Pendant que le scanner tourne, nous descendons dans la mine creusée jusqu'à environ 150 mètres où, au fond, un petit camp a été installé à côté d'une veine de sodium. Même si de nombreux objets sont cosmétiques, d'autres sont très utiles comme les conteneurs, des caisses qui permettront aux joueurs de remonter toutes les ressources que l'inventaire n'est pas en mesure de contenir. Le processus de minage est une sorte de mini-jeu, durant lequel un cercle s'affiche, qui demande d'être positionné au plus juste sur les ressources pour maximiser l'extraction. Le minage est rapide, il faut dire que le sodium appartient au tiers inférieur de minerais (sur cinq), les tiers supérieurs entraînent des délais plus longs entre chaque extraction (et donc il faut à ce niveau optimiser le placement de chaque ponction pour ne gâcher aucune ressource).
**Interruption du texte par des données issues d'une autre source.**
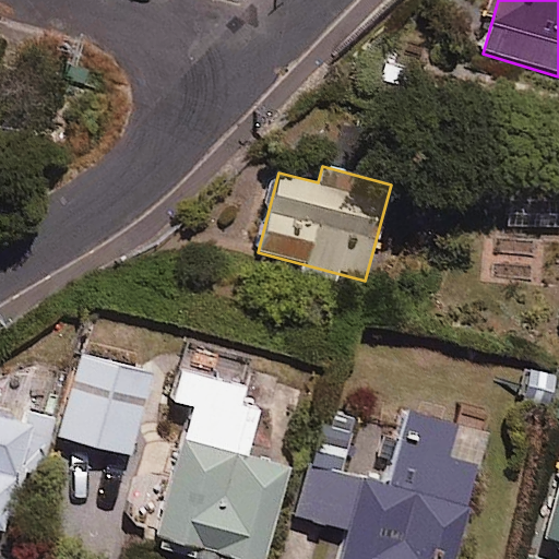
[(153,372),(81,354),(59,437),(131,455),(153,372)]
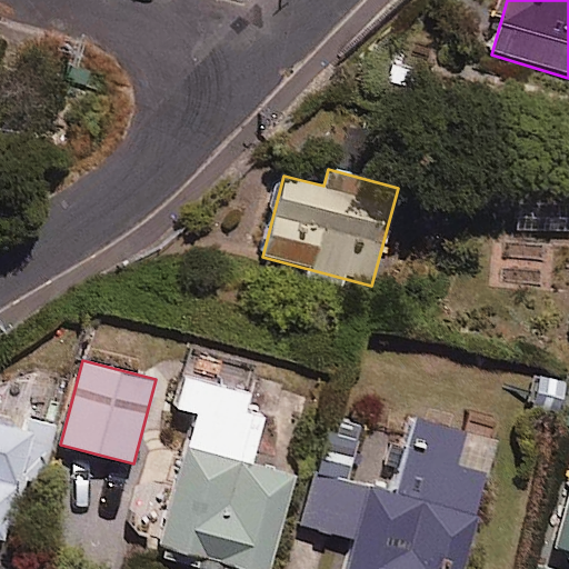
[(243,411),(248,395),(181,377),(173,408),(195,413),(157,555),(210,568),(269,568),(295,477),(251,465),(265,417),(243,411)]
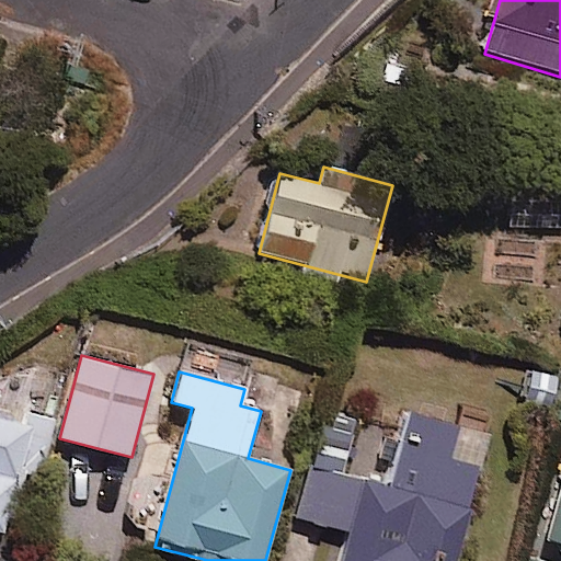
[(357,422),(323,413),(298,518),(351,531),(343,560),(458,560),(482,468),(400,447),(390,488),(343,477),(357,422)]
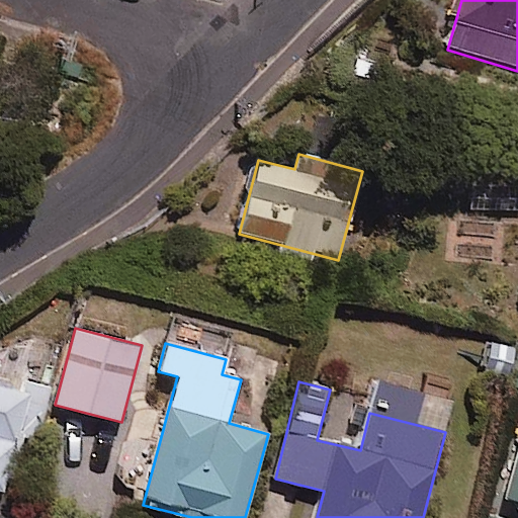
[(31,396),(0,385),(0,491),(4,492),(31,396)]
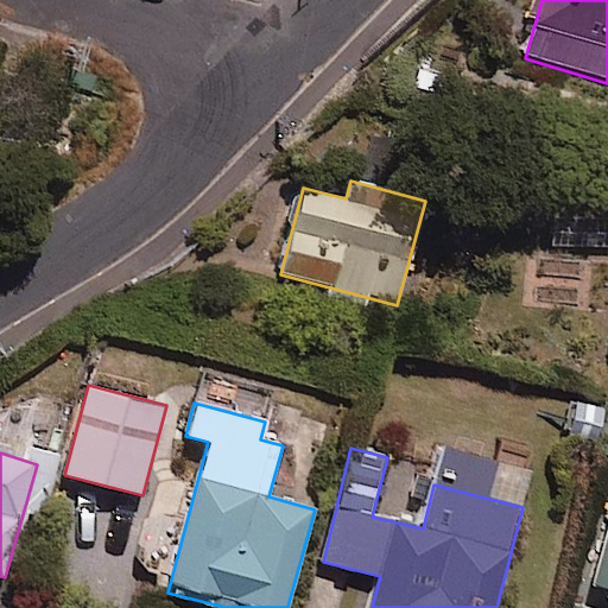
[(607,526),(588,594),(607,599),(607,526)]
L'interface d'artisanat est très sommaire et va encore être améliorée d'ici l'alpha. Tous les objets disponibles sont listés, en gris pour ceux en manque de matériaux, en blanc sinon. Chacun a une description, avec ses propriétés, les matériaux nécessaires et le délai de création. Différents onglets s'ouvrent pour chaque recette, ce qui facilite la lecture des pré-requis. Nous étions là pour créer un petit moteur (Atmopsheric Engine), mais il faut pour ça quatre composants : complexe part, structural part, polycarbonate et functionnal part. Fort heureusement, nous possédons les trois premiers, et le dernier a besoin de sodium pur qui se crée... avec du sodium ! Nous ajoutons tous les différents objets à la file d'attente et la production se lance en cascade au fur et à mesure, file d'attente qui fonctionne également hors ligne.

 

Aujourd'hui est donc lancé l'alpha du jeu qui sera d'ici courant décembre/janvier, ouvert à tous les joueurs ayant participé à la campagne de financement, ce qui représente plus de 10 000 personnes. Il faut s'attendre à des réinitialisations, mais le studio essaiera au maximum de toujours sauvegarder les bâtiments, ou au moins les schémas, pour éviter que les plus belles créations ne disparaissent à jamais.

Si vous désirez rejoindre l'alpha, vous pouvez investir depuis leur site officiel dès maintenant. Mais n'investissez que si vous avez envie de jouer immédiatement et/ou d'aider le studio. En effet, le prix du jeu décroit au fur et à mesure que nous nous rapprochons du lancement, jusqu'à passer gratuit, mais avec abonnement obligatoire (soit via de l'argent réel, soit via de l'argent en jeu).